In the text about Jitterbug, how much less time did the son spend in a high range after the system was piloted on him?

■ Provided text:
● ● ●
It was truly crazy that my son was wearing an entire wardrobe of sophisticated technology, yet his pump would be set by hand once every few months based largely on intuition. On that day, I began building Jitterbug, my personal codename for a machine learning system to monitor my son’s diabetes and help us with his treatment.
The first and biggest problem struck almost immediately: all of the data captured by those wearable devices was being sent to some blackbox database. Not one of those companies allowed me to directly access the data that was literally coming out of my son’s body. So I hacked it. In fact, if you go online you can find open source code for almost everything. For example, with a little python code, a couple of USB cables, and an old android phone, I was streaming data off of my son (including fitbits and basis bands) to a server I set up to monitor him in real time.
Jitterbug was originally designed just to do the parameter setting -- carb ratio, basal rate, correction factor -- on his pump, though in real time. I built a Bayesian model to optimally set those parameters right then and there. The easiest way to make that work, though, was to have the system recommend specific doses and then track how his blood glucose levels deviated from its predictions (think expectation maximization for the machine learning nerds reading this).
We built this too, and began piloting it on my son. From this system, he spent 40% less time in a high range. Yet the most amazing and unexpected thing Jitterbug did was actually predict his blood glucose levels as much as an hour into the future. Remember, the system makes these predictions to update the insulin pump. It turned out the predictions themselves could be used to prevent lows. I set up the system to send warnings to my Google Glass (a nearly constant and terrible fashion statement of mine for over two years) so that I knew immediately if my son needed help. In fact, I actually wore Glass to the White House because I was getting a livestream of my son’s glucose levels while he was back in California, on the other side of the country. (The Secret Service was not amused, but I did get to meet the President. He was not amused.) Google: if you want people to wear a fluorescent blue computer on their head, give them a superpower. I would literally have worn Glass anywhere.
Ming's view at the White House while wearing her Google Glass.
● ● ●
■ Recorded information:

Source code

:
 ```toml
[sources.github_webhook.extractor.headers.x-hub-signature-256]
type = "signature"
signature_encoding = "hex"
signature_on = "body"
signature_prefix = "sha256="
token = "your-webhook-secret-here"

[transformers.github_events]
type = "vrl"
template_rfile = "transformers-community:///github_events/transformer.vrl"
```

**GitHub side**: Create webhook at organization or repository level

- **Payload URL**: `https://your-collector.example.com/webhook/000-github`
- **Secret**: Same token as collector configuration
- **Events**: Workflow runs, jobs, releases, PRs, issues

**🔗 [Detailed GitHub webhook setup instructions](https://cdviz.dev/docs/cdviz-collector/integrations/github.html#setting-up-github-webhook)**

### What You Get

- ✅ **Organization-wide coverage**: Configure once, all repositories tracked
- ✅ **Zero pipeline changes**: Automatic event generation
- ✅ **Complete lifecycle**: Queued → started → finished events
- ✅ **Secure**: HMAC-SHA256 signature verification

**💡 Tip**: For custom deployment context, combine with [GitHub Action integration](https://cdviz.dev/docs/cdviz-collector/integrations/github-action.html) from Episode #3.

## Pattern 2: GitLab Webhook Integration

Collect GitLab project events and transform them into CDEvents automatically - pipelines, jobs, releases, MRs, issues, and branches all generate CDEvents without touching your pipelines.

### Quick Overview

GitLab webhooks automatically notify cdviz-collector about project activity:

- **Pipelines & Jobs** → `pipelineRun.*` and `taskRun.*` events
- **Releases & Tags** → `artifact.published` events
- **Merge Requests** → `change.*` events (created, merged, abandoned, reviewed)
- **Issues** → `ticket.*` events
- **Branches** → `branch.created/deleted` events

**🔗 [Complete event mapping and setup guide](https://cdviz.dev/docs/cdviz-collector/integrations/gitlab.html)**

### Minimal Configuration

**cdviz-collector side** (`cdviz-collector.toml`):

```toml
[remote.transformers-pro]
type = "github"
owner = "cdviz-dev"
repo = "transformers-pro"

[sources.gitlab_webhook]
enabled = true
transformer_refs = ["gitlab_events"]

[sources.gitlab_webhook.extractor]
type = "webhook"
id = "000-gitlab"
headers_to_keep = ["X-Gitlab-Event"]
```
● ● ●
■ Task answer: He spent 40% less time in a high range.